Politics & Policy

Florida Election Fallout

  • Charlie Crist told The Hill that he’s proud of Senator-elect Marco Rubio, and that he has no regrets about leaving the GOP: “The last thing I am ever is bitter. I’m just not made that way or wired like that.”


  • Democratic gubernatorial hopeful Alex Sink, who lost by one percentage point, called the White House “tone-deaf” in an interview with Politico and said the administration doesn’t appreciate the damage policies like health care reform have done to candidates: “‘They got a huge wake-up call two days ago, but unfortunately they took a lot of Democrats down with them,’ said Sink of the White House.”

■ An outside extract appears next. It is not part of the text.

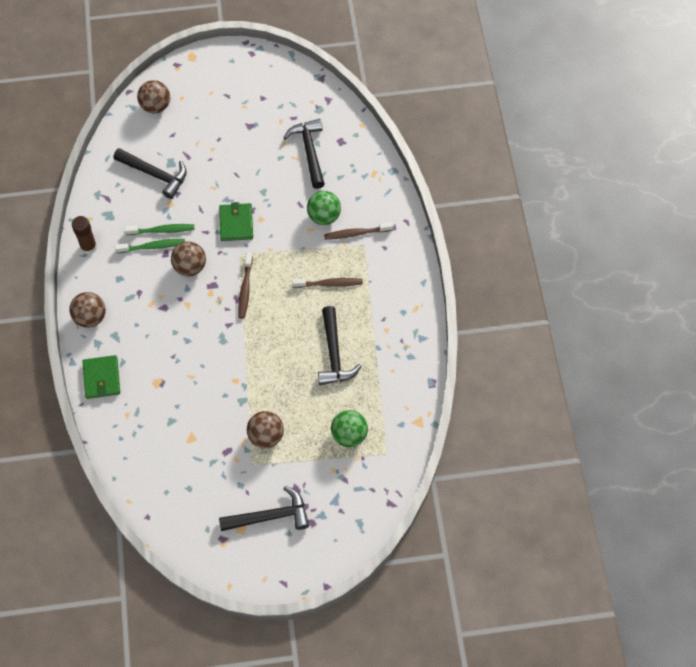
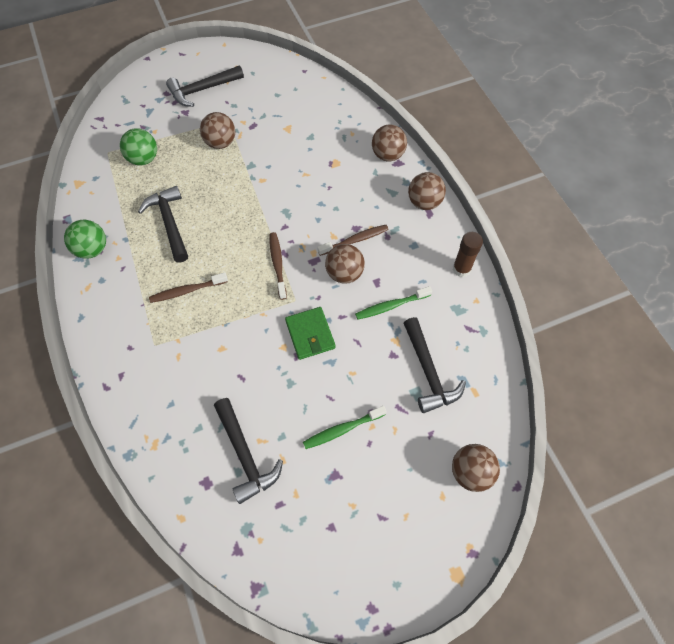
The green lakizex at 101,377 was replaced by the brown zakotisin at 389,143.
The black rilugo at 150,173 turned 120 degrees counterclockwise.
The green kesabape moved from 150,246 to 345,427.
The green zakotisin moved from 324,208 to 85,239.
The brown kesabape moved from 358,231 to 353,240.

  • Rep. Alan Grayson, ousted in Tuesday’s election by 18 points, told Politico that Democrats would have fared better if they had been more bold and had passed card check, immigration reform and civil rights legislation. The Orlando Congressman doesn’t rule out another run for office, but told the Daily Caller that his new focus will be on his family — though he just might spend some time at Disney World when he gets home.


  • Governor-elect Rick Scott is the subject of a post-election profile by the New York Times: “Many of the newly elected Republican governors have said they want to run their state like a business. But few have been as brash and bold in corporate life — or with their economic campaign proposals — as Rick Scott, Florida’s new chief executive.”


  • After the shellacking of a lifetime, Florida Democrats begin to ask whether heads will — or should — roll at the state party.


  • The Tallahassee Democrat takes a look at amendments 5 and 6, which passed with more than 60 percent of the vote and are set to change the rules for redistricting. Conservatives are predicting a judicial mess as lawsuits are filed in response to the changes. In fact, the amendment pertaining to U.S. Congressional districts is already being challenged by two minority U.S. representatives who benefit from racial gerrymandering.


  • Amendment 8, which would have loosened class-size restrictions on schools, fell short of the 60-percent threshold needed to pass. School districts who will be fined for breaking the rule say they don’t have enough funding to meet the strict requirements, and are saying they may sue.


  • The GOP plans to use its new expanded majorities in the state legislature to override nine items vetoed by Gov. Charlie Crist during a one-day session on Nov. 16. The focus is on items with wide support, so the big ticket items — a teacher merit-pay bill and a pre-abortion ultrasound requirement — aren’t on the agenda.